Keywords

1 Introduction

Recent works have shown that deep learning models are vulnerable to adversarial examples [1, 27], which imperceptibly perturbed natural inputs to induce DNN models to make erroneous predictions. Previous work tried to explain this phenomenon from multiple perspectives, [2, 24] interpret the existence of adversarial examples from the standpoint of theoretical models, and [8, 18, 25] focus on the demonstration based on high-dimensions quantities. However, these theories often fail to capture the behavior we observe in practice fully. More broadly, previous work in the field tends to treat adversarial examples as aberrations caused by the high dimensional nature of the input space or statistical fluctuations in the training data [8, 10, 27]. [13] propose a new perspective on adversarial examples. They demonstrate that adversarial examples are not bugs but features in image classification. Still, there are no explanations for adversarial examples in more complex computer vision tasks, such as object detection.
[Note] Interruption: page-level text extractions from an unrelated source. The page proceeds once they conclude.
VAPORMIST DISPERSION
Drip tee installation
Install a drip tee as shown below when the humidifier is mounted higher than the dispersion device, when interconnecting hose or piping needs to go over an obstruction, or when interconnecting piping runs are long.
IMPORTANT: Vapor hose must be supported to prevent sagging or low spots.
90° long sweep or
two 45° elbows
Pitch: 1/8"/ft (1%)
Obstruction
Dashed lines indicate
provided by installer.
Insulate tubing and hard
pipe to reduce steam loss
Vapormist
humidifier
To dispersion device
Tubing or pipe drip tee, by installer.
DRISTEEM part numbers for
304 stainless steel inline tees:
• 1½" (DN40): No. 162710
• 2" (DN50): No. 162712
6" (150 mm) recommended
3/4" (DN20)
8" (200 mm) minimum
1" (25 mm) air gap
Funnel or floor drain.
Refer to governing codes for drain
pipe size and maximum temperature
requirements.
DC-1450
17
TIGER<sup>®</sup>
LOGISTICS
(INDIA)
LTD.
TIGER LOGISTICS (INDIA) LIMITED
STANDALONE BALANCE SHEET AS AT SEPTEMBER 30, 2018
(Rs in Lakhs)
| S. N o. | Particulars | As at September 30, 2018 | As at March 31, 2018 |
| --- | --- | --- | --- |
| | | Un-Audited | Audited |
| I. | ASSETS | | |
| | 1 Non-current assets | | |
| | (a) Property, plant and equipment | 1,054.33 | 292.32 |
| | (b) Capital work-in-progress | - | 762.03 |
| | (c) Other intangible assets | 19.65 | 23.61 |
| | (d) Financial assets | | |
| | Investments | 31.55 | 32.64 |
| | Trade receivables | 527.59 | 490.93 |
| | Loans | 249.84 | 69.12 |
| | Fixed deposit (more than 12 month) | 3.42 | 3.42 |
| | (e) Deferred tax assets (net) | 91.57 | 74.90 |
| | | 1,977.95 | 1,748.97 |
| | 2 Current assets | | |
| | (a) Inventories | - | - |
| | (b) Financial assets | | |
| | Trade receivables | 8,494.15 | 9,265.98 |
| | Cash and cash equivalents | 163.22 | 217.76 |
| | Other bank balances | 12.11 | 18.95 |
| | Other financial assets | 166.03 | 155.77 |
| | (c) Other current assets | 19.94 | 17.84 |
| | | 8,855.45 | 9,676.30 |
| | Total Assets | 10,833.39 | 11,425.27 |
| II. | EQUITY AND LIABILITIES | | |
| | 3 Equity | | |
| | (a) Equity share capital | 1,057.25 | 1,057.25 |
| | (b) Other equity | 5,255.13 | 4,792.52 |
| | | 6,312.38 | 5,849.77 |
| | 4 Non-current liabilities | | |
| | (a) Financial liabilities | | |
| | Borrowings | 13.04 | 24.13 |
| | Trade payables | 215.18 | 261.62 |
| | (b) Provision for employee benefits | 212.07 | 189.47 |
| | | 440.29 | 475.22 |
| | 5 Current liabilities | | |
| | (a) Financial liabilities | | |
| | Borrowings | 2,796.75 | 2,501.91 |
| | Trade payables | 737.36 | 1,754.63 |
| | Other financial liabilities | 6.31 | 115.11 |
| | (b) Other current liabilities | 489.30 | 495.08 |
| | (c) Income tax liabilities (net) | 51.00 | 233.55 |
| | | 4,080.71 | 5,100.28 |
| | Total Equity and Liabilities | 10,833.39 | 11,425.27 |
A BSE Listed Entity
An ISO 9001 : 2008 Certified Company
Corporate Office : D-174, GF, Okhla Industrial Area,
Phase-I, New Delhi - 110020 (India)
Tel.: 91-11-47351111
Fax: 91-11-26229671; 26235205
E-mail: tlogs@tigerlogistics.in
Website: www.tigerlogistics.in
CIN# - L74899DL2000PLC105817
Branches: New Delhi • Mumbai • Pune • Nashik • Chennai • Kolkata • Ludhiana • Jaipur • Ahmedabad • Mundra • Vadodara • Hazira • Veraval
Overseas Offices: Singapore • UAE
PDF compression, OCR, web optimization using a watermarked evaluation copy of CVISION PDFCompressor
In this paper, we commit to interpreting the vulnerability of deep learning object detection models to adversarial examples, inspired by [13]. We illustrate that adversarial examples are classification features and localization features. Object detectors are vulnerable to adversarial examples because they do not learn the data distribution of adversarial examples. Object detectors tend to exploit any available features to localize the position of objects and classify them to a specific class, even those features that seem inexplicable to humans. We demonstrate that object detection models can learn valuable features on adversarial examples and be generalized to the whole data distribution, just like benign examples.

Fig. 1.
figure 1

A conceptual diagram of our framework. The paper adopts the MTOG attack to generate adversarial examples to make an object detector fabricate many bounding boxes. Adversarial features are extracted from these bounding boxes to construct a new dataset, called the adversarial dataset. By training an object detection model on the adversarial dataset, we obtain an adversarial distillation model.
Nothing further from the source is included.